In der Ukraine schwelt der Machtkampf weiter. Nun schaltet sich auch die Armee ein. Bei einem Treffen unter Vorsitz von Verteidigungsminister Pawel Lebedew forderten Militärs Präsident und Oberbefehlshaber Viktor Janukowitsch auf, «dringend Massnahmen zur Stabilisierung der Situation im Land zu ergreifen und Harmonie in der Gesellschaft zu erreichen». Es sei unzumutbar, dass Demonstranten staatliche Gebäude besetzt hielten, so die Militärs.
Amnestie für Oppositionelle
Der ukrainische Präsident Janukowitsch hat unterdessen das Amnestie-Gesetz für festgenommene Protestteilnehmer unterzeichnet. Auch das erst vor kurzem verschärfte Demonstrationsrecht sei mit seiner Unterschrift wieder zurückgenommen worden, teilte das Präsidialamt mit. Die entsprechende Abstimmung des Parlaments am Dienstag hatten Tausende Demonstranten begrüsst. Sie lehnten es aber ab, dass sie als Voraussetzung für eine Amnestie die besetzten Gebäude räumen sollen.
Oppositionelle entführt?
Menschenrechtler kritisierten indes, Polizeieinheiten hätten während der Strassenschlachten mit radikalen Regierungsgegnern absichtlich auch Journalisten und Ärzte angegriffen. Die Opposition beklagt zudem, dass etwa 30 Aktivisten verschleppt worden seien, angeblich von angeheuerten Schlägerbanden.
Acht Tage nach seinem Verschwinden wurde ein entführter Regierungsgegner schwer misshandelt aufgefunden. Seine Peiniger hätten ihn massiv gefoltert und einen Teil seines Ohrs abgeschnitten, berichtete der Aktivist Dmitri Burlatow. Der Oppositionspolitiker Vitali Klitschko sprach von einem «Akt der Einschüchterung».

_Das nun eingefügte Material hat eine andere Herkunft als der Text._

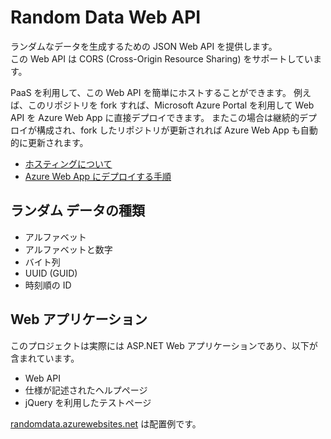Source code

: # Random Data Web API
ランダムなデータを生成するための JSON Web API を提供します。  
この Web API は CORS (Cross-Origin Resource Sharing) をサポートしています。

PaaS を利用して、この Web API を簡単にホストすることができます。
例えば、このリポジトリを fork すれば、Microsoft Azure Portal を利用して Web API を Azure Web App に直接デプロイできます。
またこの場合は継続的デプロイが構成され、fork したリポジトリが更新されれば Azure Web App も自動的に更新されます。

- [ホスティングについて](Hosting.md)
- [Azure Web App にデプロイする手順](Deployment.md)

## ランダム データの種類
- アルファベット
- アルファベットと数字
- バイト列
- UUID (GUID)
- 時刻順の ID

## Web アプリケーション
このプロジェクトは実際には ASP.NET Web アプリケーションであり、以下が含まれています。
- Web API
- 仕様が記述されたヘルプページ
- jQuery を利用したテストページ

[randomdata.azurewebsites.net](https://randomdata.azurewebsites.net/) は配置例です。
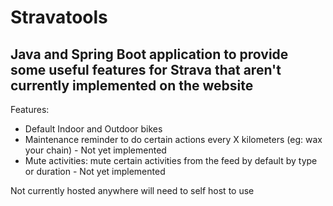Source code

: # Stravatools

## Java and Spring Boot application to provide some useful features for Strava that aren't currently implemented on the website

Features: 
- Default Indoor and Outdoor bikes
- Maintenance reminder to do certain actions every X kilometers (eg: wax your chain) - Not yet implemented
- Mute activities: mute certain activities from the feed by default by type or duration - Not yet implemented

Not currently hosted anywhere will need to self host to use
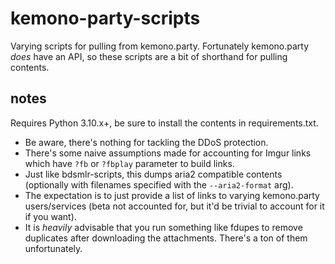 # kemono-party-scripts

Varying scripts for pulling from kemono.party. Fortunately kemono.party _does_ have an API, so these scripts are a bit of shorthand for pulling contents.

## notes

Requires Python 3.10.x+, be sure to install the contents in requirements.txt.

* Be aware, there's nothing for tackling the DDoS protection.
* There's some naive assumptions made for accounting for Imgur links which have `?fb` or `?fbplay` parameter to build links.
* Just like bdsmlr-scripts, this dumps aria2 compatible contents (optionally with filenames specified with the `--aria2-format` arg).
* The expectation is to just provide a list of links to varying kemono.party users/services (beta not accounted for, but it'd be trivial to account for it if you want).
* It is _heavily_ advisable that you run something like fdupes to remove duplicates after downloading the attachments. There's a ton of them unfortunately.
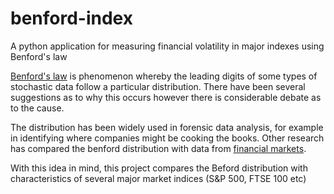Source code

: # benford-index

A python application for measuring financial volatility in major indexes using Benford's law

<a href="https://en.wikipedia.org/wiki/Benford%27s_law">Benford's law</a> is phenomenon whereby the leading digits of some types of stochastic data follow a particular distribution.
There have been several suggestions as to why this occurs however there is considerable debate as to the cause.

The distribution has been widely used in forensic data analysis, for example in identifying where companies might be cooking the books. Other research has compared the benford distribution with data from <a href="http://link.springer.com/chapter/10.1007%2F978-88-470-1481-7_10">financial markets</a>.

With this idea in mind, this project compares the Beford distribution with characteristics of several major market indices (S&P 500, FTSE 100 etc)
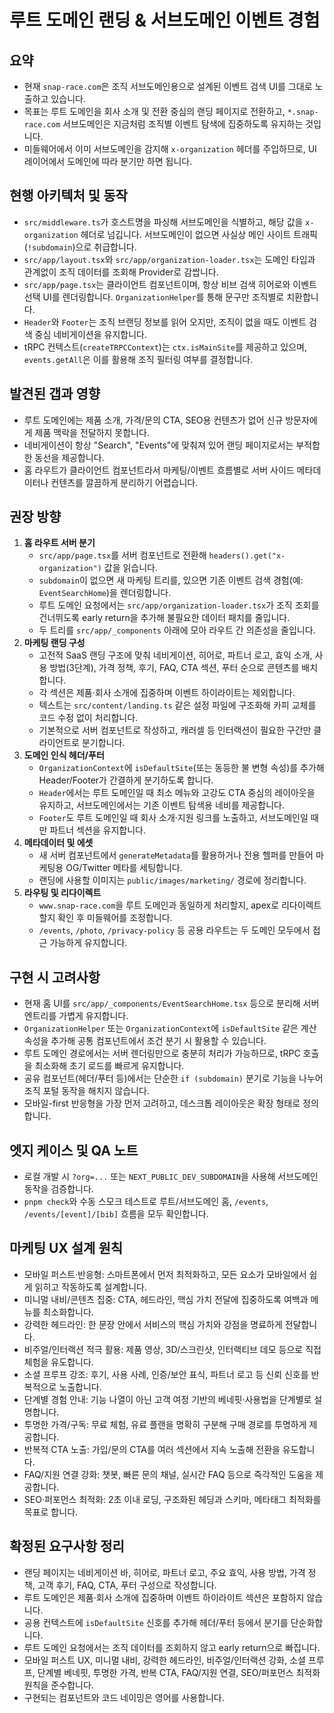 # 루트 도메인 랜딩 & 서브도메인 이벤트 경험

## 요약
- 현재 `snap-race.com`은 조직 서브도메인용으로 설계된 이벤트 검색 UI를 그대로 노출하고 있습니다.
- 목표는 루트 도메인을 회사 소개 및 전환 중심의 랜딩 페이지로 전환하고, `*.snap-race.com` 서브도메인은 지금처럼 조직별 이벤트 탐색에 집중하도록 유지하는 것입니다.
- 미들웨어에서 이미 서브도메인을 감지해 `x-organization` 헤더를 주입하므로, UI 레이어에서 도메인에 따라 분기만 하면 됩니다.

## 현행 아키텍처 및 동작
- `src/middleware.ts`가 호스트명을 파싱해 서브도메인을 식별하고, 해당 값을 `x-organization` 헤더로 넘깁니다. 서브도메인이 없으면 사실상 메인 사이트 트래픽(`!subdomain`)으로 취급합니다.
- `src/app/layout.tsx`와 `src/app/organization-loader.tsx`는 도메인 타입과 관계없이 조직 데이터를 조회해 Provider로 감쌉니다.
- `src/app/page.tsx`는 클라이언트 컴포넌트이며, 항상 비브 검색 히어로와 이벤트 선택 UI를 렌더링합니다. `OrganizationHelper`를 통해 문구만 조직별로 치환합니다.
- `Header`와 `Footer`는 조직 브랜딩 정보를 읽어 오지만, 조직이 없을 때도 이벤트 검색 중심 네비게이션을 유지합니다.
- tRPC 컨텍스트(`createTRPCContext`)는 `ctx.isMainSite`를 제공하고 있으며, `events.getAll`은 이를 활용해 조직 필터링 여부를 결정합니다.

## 발견된 갭과 영향
- 루트 도메인에는 제품 소개, 가격/문의 CTA, SEO용 컨텐츠가 없어 신규 방문자에게 제품 맥락을 전달하지 못합니다.
- 네비게이션이 항상 "Search", "Events"에 맞춰져 있어 랜딩 페이지로서는 부적합한 동선을 제공합니다.
- 홈 라우트가 클라이언트 컴포넌트라서 마케팅/이벤트 흐름별로 서버 사이드 메타데이터나 컨텐츠를 깔끔하게 분리하기 어렵습니다.

## 권장 방향
1. **홈 라우트 서버 분기**
   - `src/app/page.tsx`를 서버 컴포넌트로 전환해 `headers().get("x-organization")` 값을 읽습니다.
   - `subdomain`이 없으면 새 마케팅 트리를, 있으면 기존 이벤트 검색 경험(예: `EventSearchHome`)을 렌더링합니다.
   - 루트 도메인 요청에서는 `src/app/organization-loader.tsx`가 조직 조회를 건너뛰도록 early return을 추가해 불필요한 데이터 패치를 줄입니다.
   - 두 트리를 `src/app/_components` 아래에 모아 라우트 간 의존성을 줄입니다.
2. **마케팅 랜딩 구성**
   - 고전적 SaaS 랜딩 구조에 맞춰 네비게이션, 히어로, 파트너 로고, 효익 소개, 사용 방법(3단계), 가격 정책, 후기, FAQ, CTA 섹션, 푸터 순으로 콘텐츠를 배치합니다.
   - 각 섹션은 제품·회사 소개에 집중하며 이벤트 하이라이트는 제외합니다.
   - 텍스트는 `src/content/landing.ts` 같은 설정 파일에 구조화해 카피 교체를 코드 수정 없이 처리합니다.
   - 기본적으로 서버 컴포넌트로 작성하고, 캐러셀 등 인터랙션이 필요한 구간만 클라이언트로 분기합니다.
3. **도메인 인식 헤더/푸터**
   - `OrganizationContext`에 `isDefaultSite`(또는 동등한 불 변형 속성)를 추가해 Header/Footer가 간결하게 분기하도록 합니다.
   - `Header`에서는 루트 도메인일 때 최소 메뉴와 고강도 CTA 중심의 레이아웃을 유지하고, 서브도메인에서는 기존 이벤트 탐색용 네비를 제공합니다.
   - `Footer`도 루트 도메인일 때 회사 소개·지원 링크를 노출하고, 서브도메인일 때만 파트너 섹션을 유지합니다.
4. **메타데이터 및 에셋**
   - 새 서버 컴포넌트에서 `generateMetadata`를 활용하거나 전용 헬퍼를 만들어 마케팅용 OG/Twitter 메타를 세팅합니다.
   - 랜딩에 사용할 이미지는 `public/images/marketing/` 경로에 정리합니다.
5. **라우팅 및 리다이렉트**
   - `www.snap-race.com`을 루트 도메인과 동일하게 처리할지, apex로 리다이렉트할지 확인 후 미들웨어를 조정합니다.
   - `/events`, `/photo`, `/privacy-policy` 등 공용 라우트는 두 도메인 모두에서 접근 가능하게 유지합니다.

## 구현 시 고려사항
- 현재 홈 UI를 `src/app/_components/EventSearchHome.tsx` 등으로 분리해 서버 엔트리를 가볍게 유지합니다.
- `OrganizationHelper` 또는 `OrganizationContext`에 `isDefaultSite` 같은 계산 속성을 추가해 공통 컴포넌트에서 조건 분기 시 활용할 수 있습니다.
- 루트 도메인 경로에서는 서버 렌더링만으로 충분히 처리가 가능하므로, tRPC 호출을 최소화해 초기 로드를 빠르게 유지합니다.
- 공유 컴포넌트(헤더/푸터 등)에서는 단순한 `if (subdomain)` 분기로 기능을 나누어 조직 포털 동작을 해치지 않습니다.
- 모바일-first 반응형을 가장 먼저 고려하고, 데스크톱 레이아웃은 확장 형태로 정의합니다.

## 엣지 케이스 및 QA 노트
- 로컬 개발 시 `?org=...` 또는 `NEXT_PUBLIC_DEV_SUBDOMAIN`을 사용해 서브도메인 동작을 검증합니다.
- `pnpm check`와 수동 스모크 테스트로 루트/서브도메인 홈, `/events`, `/events/[event]/[bib]` 흐름을 모두 확인합니다.

## 마케팅 UX 설계 원칙
- 모바일 퍼스트·반응형: 스마트폰에서 먼저 최적화하고, 모든 요소가 모바일에서 쉽게 읽히고 작동하도록 설계합니다.
- 미니멀 내비/콘텐츠 집중: CTA, 헤드라인, 핵심 가치 전달에 집중하도록 여백과 메뉴를 최소화합니다.
- 강력한 헤드라인: 한 문장 안에서 서비스의 핵심 가치와 강점을 명료하게 전달합니다.
- 비주얼/인터랙션 적극 활용: 제품 영상, 3D/스크린샷, 인터랙티브 데모 등으로 직접 체험을 유도합니다.
- 소셜 프루프 강조: 후기, 사용 사례, 인증/보안 표식, 파트너 로고 등 신뢰 신호를 반복적으로 노출합니다.
- 단계별 경험 안내: 기능 나열이 아닌 고객 여정 기반의 베네핏·사용법을 단계별로 설명합니다.
- 투명한 가격/구독: 무료 체험, 유료 플랜을 명확히 구분해 구매 경로를 투명하게 제공합니다.
- 반복적 CTA 노출: 가입/문의 CTA를 여러 섹션에서 지속 노출해 전환을 유도합니다.
- FAQ/지원 연결 강화: 챗봇, 빠른 문의 채널, 실시간 FAQ 등으로 즉각적인 도움을 제공합니다.
- SEO·퍼포먼스 최적화: 2초 이내 로딩, 구조화된 헤딩과 스키마, 메타태그 최적화를 목표로 합니다.

## 확정된 요구사항 정리
- 랜딩 페이지는 네비게이션 바, 히어로, 파트너 로고, 주요 효익, 사용 방법, 가격 정책, 고객 후기, FAQ, CTA, 푸터 구성으로 작성합니다.
- 루트 도메인은 제품·회사 소개에 집중하며 이벤트 하이라이트 섹션은 포함하지 않습니다.
- 공용 컨텍스트에 `isDefaultSite` 신호를 추가해 헤더/푸터 등에서 분기를 단순화합니다.
- 루트 도메인 요청에서는 조직 데이터를 조회하지 않고 early return으로 빠집니다.
- 모바일 퍼스트 UX, 미니멀 내비, 강력한 헤드라인, 비주얼/인터랙션 강화, 소셜 프루프, 단계별 베네핏, 투명한 가격, 반복 CTA, FAQ/지원 연결, SEO/퍼포먼스 최적화 원칙을 준수합니다.
- 구현되는 컴포넌트와 코드 네이밍은 영어를 사용합니다.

Klitschko reist nach München
Klitschko will sich am Rande der Sicherheitskonferenz in München mit US-Aussenminister John Kerry treffen. Auch der ukrainische Aussenminister Leonid Koschara wird in München erwartet, wo er sich unter anderem mit seinem russischen Kollegen Sergej Lawrow sowie dem für Nachbarschaftspolitik zuständigen EU-Kommissar Stefan Füle treffen will.
Der russische Vize-Regierungschef Dmitri Rogosin kritisierte das geplante Treffen von Kerry mit der ukrainischen Opposition als «Zirkus». Moskau hatte dem Westen wiederholt vorgeworfen, sich in die inneren Angelegenheiten der früheren Sowjetrepublik einzumischen und den Machtkampf in Kiew anzuheizen.
Die Proteste in der Ukraine waren ausgebrochen, nachdem Präsident Janukowitsch Ende November auf Druck Russlands ein historisches Partnerschaftsabkommen mit der Europäischen Union auf Eis gelegt hatte. Mindestens vier Menschen wurden bei Zusammenstössen seit Mitte Januar getötet, mehr als 500 verletzt. Von rund 230 Festgenommenen sitzen derzeit noch etwa 140 in Untersuchungshaft.